TO-DO ITEM: Put the lines of the items below into a numbered list, starting at the line containing "- Pontuação de segurança" and ending at the line containing "autorização inseguro que aceitava entradas", with both of those lines included. Leave out any blank lines.

*** SOURCE RECORDS ***

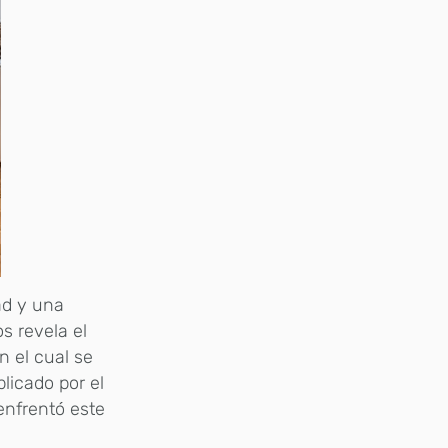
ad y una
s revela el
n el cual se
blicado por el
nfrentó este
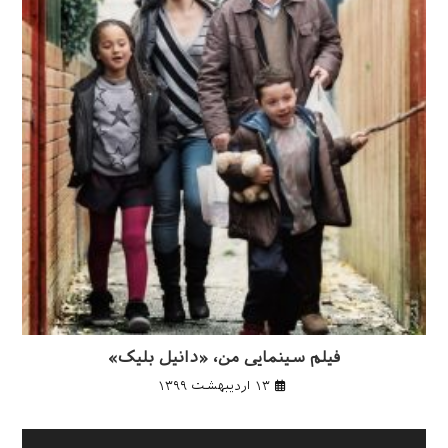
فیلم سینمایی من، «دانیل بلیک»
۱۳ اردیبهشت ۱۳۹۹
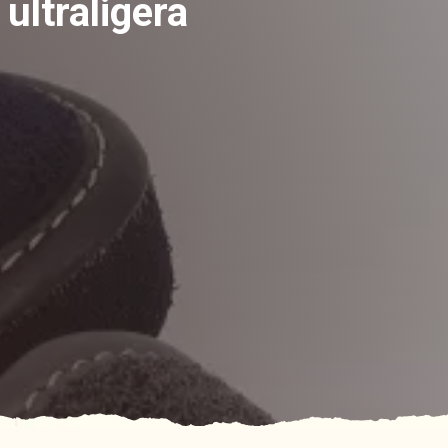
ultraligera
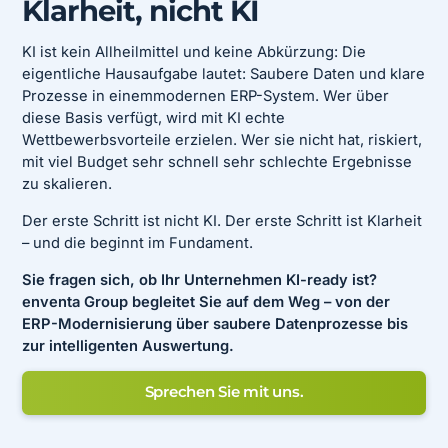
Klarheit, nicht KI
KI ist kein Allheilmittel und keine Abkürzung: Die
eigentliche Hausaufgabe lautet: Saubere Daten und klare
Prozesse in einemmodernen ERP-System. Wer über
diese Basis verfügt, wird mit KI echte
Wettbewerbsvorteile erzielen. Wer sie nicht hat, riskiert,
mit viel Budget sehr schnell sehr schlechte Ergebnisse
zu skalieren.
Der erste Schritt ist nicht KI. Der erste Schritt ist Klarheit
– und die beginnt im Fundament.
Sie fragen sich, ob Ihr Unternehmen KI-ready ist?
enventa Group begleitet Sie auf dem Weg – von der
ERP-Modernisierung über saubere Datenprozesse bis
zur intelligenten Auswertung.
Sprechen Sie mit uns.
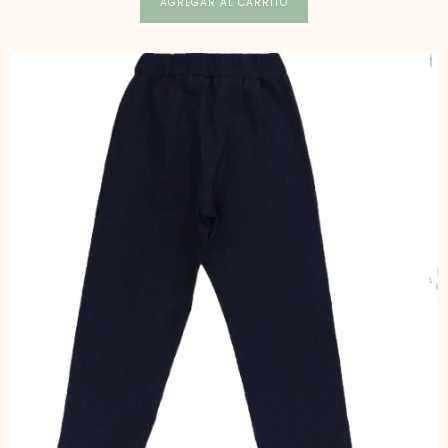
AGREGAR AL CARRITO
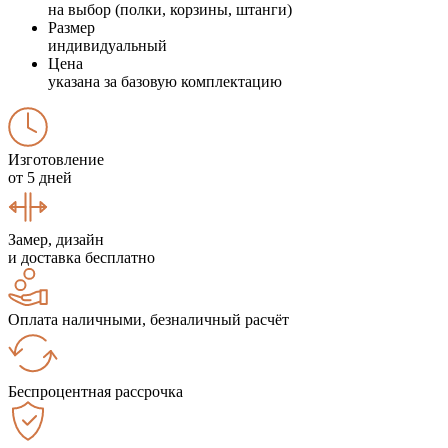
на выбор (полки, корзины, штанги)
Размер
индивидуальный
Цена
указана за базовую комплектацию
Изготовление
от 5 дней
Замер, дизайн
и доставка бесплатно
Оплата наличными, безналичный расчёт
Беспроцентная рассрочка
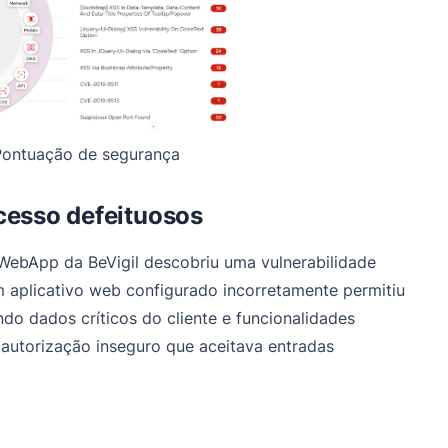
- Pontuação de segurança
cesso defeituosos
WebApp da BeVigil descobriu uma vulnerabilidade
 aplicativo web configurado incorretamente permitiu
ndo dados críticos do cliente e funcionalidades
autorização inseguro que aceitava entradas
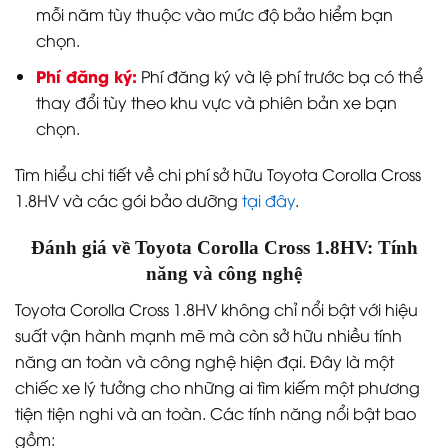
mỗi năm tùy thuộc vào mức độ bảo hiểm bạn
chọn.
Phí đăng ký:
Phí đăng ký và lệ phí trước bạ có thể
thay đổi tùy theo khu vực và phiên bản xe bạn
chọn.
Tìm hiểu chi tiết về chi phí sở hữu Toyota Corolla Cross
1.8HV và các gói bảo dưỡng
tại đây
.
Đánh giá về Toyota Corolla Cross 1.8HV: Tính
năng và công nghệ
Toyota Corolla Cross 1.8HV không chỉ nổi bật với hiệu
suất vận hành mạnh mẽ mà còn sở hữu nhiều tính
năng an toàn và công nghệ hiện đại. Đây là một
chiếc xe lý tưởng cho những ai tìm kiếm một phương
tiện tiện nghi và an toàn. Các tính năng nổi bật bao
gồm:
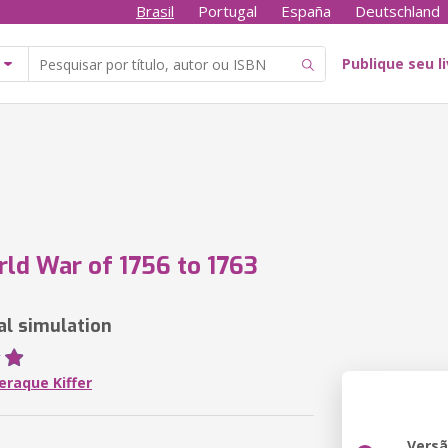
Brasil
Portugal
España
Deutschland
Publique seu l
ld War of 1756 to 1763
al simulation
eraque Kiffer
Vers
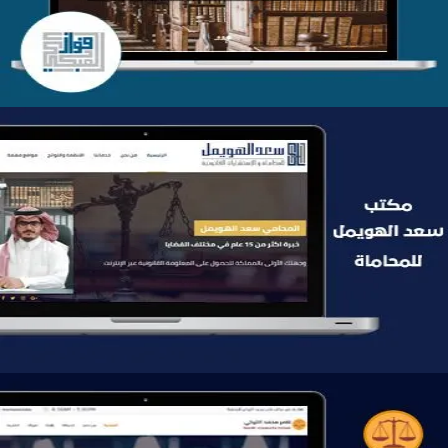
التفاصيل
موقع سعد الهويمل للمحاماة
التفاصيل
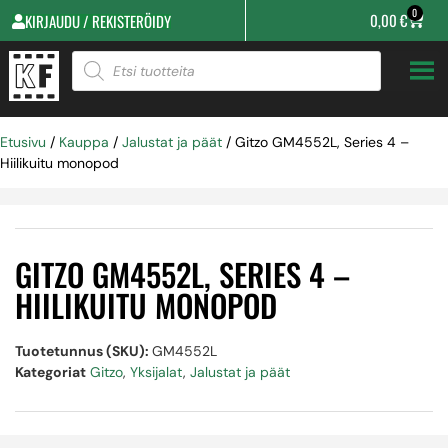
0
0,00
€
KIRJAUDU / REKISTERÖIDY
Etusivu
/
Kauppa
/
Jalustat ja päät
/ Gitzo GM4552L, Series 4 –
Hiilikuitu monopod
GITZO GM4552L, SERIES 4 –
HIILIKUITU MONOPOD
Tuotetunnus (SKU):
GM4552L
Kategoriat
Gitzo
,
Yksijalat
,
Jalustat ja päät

*** End of SOURCE RECORDS ***
*** SOURCE RECORDS ***

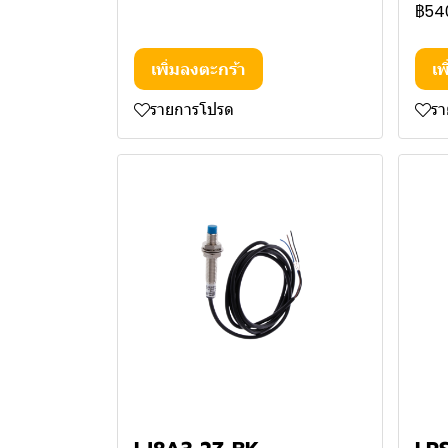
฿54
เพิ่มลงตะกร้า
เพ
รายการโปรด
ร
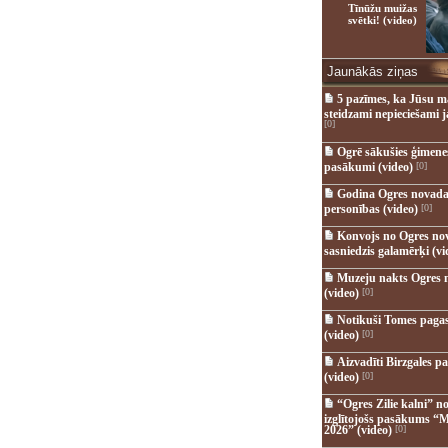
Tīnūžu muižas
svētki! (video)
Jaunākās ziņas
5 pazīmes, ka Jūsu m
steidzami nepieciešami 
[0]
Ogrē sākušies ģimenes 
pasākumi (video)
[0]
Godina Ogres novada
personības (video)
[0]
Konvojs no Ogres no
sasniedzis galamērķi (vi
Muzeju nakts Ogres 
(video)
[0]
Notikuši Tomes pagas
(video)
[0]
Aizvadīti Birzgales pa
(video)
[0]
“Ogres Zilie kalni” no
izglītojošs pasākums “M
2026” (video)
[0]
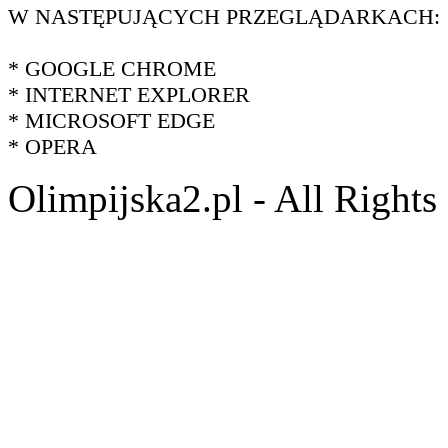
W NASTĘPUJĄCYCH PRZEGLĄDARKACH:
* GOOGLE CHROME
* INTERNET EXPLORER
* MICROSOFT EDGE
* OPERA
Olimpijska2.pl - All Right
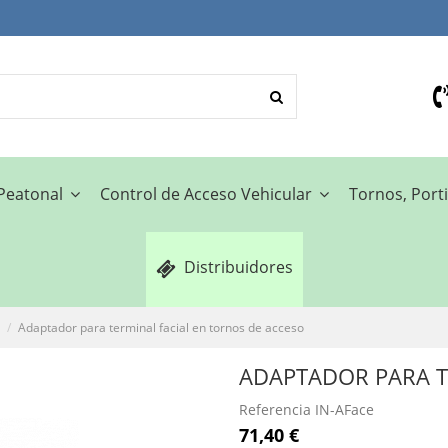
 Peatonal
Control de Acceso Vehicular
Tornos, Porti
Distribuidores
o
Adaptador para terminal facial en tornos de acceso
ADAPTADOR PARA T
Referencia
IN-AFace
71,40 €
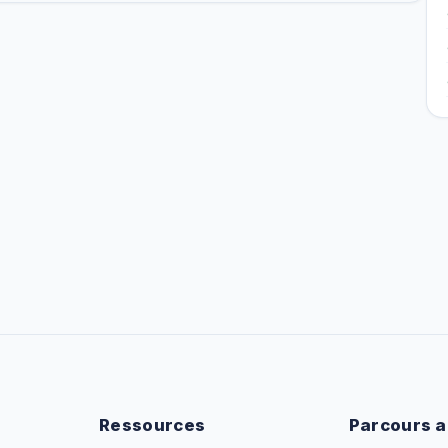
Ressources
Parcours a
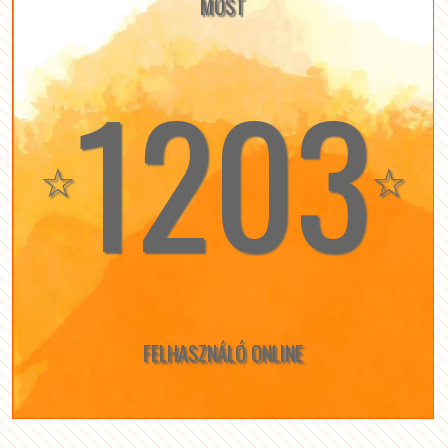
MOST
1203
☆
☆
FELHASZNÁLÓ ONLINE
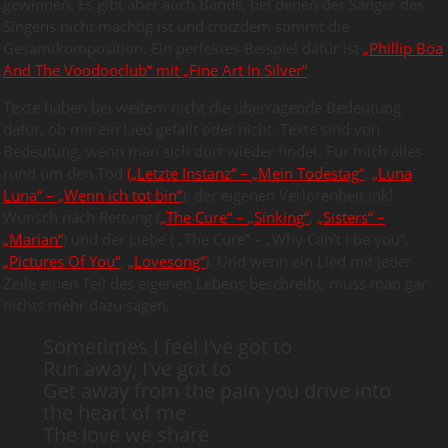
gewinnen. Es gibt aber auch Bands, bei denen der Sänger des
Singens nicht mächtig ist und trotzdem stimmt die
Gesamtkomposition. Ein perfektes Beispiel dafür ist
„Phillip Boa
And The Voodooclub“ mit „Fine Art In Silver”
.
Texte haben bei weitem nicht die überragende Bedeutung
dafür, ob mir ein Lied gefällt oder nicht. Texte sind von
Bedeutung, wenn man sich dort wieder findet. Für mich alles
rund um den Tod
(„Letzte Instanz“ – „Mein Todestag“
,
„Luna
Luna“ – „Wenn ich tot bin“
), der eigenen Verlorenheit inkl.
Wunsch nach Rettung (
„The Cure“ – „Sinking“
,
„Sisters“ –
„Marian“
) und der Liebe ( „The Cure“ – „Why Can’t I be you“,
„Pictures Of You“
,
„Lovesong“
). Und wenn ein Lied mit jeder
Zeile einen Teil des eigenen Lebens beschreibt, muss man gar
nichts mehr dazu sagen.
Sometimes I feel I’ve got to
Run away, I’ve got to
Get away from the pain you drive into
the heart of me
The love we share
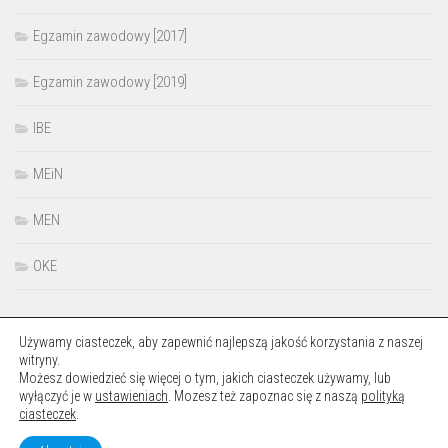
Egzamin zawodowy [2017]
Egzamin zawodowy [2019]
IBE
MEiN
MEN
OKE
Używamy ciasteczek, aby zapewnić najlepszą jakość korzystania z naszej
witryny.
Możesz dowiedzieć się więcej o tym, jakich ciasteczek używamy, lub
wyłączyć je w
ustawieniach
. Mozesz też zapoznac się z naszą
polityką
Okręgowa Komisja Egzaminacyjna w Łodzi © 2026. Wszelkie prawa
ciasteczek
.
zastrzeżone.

*** End of SOURCE RECORDS ***

RESPONSE TO THIS EXERCISE:
1. - Pontuação de segurança
2. cesso defeituosos
3. WebApp da BeVigil descobriu uma vulnerabilidade
4.  aplicativo web configurado incorretamente permitiu
5. ndo dados críticos do cliente e funcionalidades
6. autorização inseguro que aceitava entradas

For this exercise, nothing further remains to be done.